Director Isaac Hernández offers a poetic and hopeful look at what’s possible at a global level through local action, featuring many solutions generated in Santa Barbara, from the birth of curbside recycling to the first micro-grid in the continental United States at Direct Relief’s headquarters.
Funding for the film was provided in part by Bobbie and Gerry Rubin. Executive Producers Lynda Weinman (Diving Deep, 2019; The Tale, 2018; Unrest, 2017), Leslie Bhutani (Lutah, 2014) and Linda & Frederick Gluck brought this story to light, with support from Associate Producers, the Zegar Family Fund.

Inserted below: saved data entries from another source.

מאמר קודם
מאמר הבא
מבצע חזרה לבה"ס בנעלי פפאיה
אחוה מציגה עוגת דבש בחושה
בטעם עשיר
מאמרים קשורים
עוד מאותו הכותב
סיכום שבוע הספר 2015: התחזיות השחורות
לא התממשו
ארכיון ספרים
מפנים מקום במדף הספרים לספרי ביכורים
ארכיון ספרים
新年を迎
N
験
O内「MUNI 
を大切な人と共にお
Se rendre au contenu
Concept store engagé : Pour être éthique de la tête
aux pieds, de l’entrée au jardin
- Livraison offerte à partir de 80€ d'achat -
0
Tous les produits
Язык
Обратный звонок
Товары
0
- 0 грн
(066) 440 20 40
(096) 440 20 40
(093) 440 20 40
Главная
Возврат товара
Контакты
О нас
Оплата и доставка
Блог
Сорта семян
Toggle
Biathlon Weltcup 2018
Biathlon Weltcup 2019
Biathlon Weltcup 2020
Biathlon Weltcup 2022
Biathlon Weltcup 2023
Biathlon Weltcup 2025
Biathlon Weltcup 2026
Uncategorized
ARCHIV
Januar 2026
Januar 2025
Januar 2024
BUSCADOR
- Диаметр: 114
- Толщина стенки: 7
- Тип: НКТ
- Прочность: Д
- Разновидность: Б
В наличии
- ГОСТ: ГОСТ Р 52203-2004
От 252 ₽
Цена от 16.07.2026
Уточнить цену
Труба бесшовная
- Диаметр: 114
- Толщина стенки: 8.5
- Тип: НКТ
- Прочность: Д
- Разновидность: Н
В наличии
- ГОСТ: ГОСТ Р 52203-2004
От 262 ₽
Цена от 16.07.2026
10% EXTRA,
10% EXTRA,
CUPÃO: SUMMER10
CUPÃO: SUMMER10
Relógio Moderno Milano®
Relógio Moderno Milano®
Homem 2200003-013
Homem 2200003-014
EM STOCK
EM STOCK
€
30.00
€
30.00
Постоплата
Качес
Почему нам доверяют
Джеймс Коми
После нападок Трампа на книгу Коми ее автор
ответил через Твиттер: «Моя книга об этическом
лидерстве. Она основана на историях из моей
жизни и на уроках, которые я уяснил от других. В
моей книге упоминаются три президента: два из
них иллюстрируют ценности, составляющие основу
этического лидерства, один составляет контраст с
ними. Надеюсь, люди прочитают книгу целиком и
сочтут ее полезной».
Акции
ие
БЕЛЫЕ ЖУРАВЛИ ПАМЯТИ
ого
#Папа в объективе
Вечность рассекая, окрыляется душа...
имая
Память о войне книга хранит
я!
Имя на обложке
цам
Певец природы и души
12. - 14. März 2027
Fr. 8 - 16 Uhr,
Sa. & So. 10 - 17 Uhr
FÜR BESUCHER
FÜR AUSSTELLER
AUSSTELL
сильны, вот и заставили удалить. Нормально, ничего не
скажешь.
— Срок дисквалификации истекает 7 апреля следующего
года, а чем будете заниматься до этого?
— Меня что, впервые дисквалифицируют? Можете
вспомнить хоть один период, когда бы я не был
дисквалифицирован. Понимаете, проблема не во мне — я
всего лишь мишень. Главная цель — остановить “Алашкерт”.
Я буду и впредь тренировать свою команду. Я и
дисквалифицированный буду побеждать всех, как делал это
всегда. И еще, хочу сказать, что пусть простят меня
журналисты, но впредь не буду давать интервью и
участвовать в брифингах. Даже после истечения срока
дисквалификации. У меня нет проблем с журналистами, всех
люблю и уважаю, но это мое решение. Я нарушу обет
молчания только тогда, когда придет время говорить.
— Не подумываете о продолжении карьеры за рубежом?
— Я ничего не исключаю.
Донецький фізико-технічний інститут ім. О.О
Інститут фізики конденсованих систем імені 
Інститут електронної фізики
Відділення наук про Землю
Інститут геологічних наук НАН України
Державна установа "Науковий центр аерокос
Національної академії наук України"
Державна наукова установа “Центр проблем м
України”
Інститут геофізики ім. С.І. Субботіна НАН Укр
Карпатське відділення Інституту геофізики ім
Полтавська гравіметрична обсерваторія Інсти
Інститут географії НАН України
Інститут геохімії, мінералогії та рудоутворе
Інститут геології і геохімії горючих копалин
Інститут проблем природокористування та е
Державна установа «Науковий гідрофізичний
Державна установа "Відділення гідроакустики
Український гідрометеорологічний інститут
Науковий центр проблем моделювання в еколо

“Better Together” will screen at LA Femme International Film Festival on Oct 18 at 2pm at the Regal Theater, LA Live, 1000 W. Olympic Blvd, LA, CA 90047 (get tickets for LAFemme IFF), and at the Santa Barbara Surf Festival on November 9 at 12:40 pm at the Arlington Theater, 1317 State Street, Santa Barbara, CA 93101 (get tickets for SB Surf FF).
Awards and Festivals
"Better Together" won a Best Documentary Feature from Santiago Independent Film Awards. It was also a finalist for the Ted Turner Prize for the film that best expresses environmental stewardship, after screening at the 2019 Bozeman International Film Celebration. After its world premiere at the Santa Barbara International Film Festival, 50 years after the oil blowout, the documentary will return to Santa Barbara for a screening at the historic Arlington Theater as part of the 2019 Santa Barbara Surf Film Festival, on November 9th at 12:30pm.
A Labor of Love
Producer Nancy Black and director Isaac Hernández (Madrid, Spain) have more in common that love for film. Husband and wife, they co-founded Mercury Press International in Santa Barbara in 1991. Their film offers a poetic and hopeful look at what’s possible at a global level through local action, featuring a selection of inspiring solutions. It's a love letter for community.
About the producer
Nancy Black writes a daily horoscopes column syndicated by Chicago Tribune. She produces films and books with Mercury Press International and serves on the boards of Gaviota Coast Conservancy, Committees for Land, Air Water and Species (CLAWS) and The Israel Palestine Project. She was president of the Pesticide Awareness and Alternatives Coalition that produced the California Organic Festival and successfully campaigned to dramatically reduce the use of pesticides in Santa Barbara’s public parks and schools.
About the director
Isaac Hernández came to America from Madrid, Spain to study film at Brooks Institute of Photography. His career has included photography, journalism, painting and writing plays, before returning to produce short films for nonprofits, and finally directing his first feature. He’s working on a memoir about the impact of censored American films during his childhood in Franco’s Spain, and a film honoring the 50th anniversary of UCSB’s Environmental Studies Program. http://www.isaachernandez.com
About Mercury Press International
When co-founders Nancy Black and Isaac Hernández created Mercury Press International, they dreamed of making films together. After decades providing stories and photographs to over 300 publications in 27 countries, including National Geographic Traveler, ESPN, Focus, and Stern, Mercury Press International now focuses on film and book production. Recent book titles include "In Love With Earth" by environmental elder Marc McGinnes and “The Art of Symeon Shimin.” They’re also working on a film on the first 50 years of the UCSB Environmental Studies program.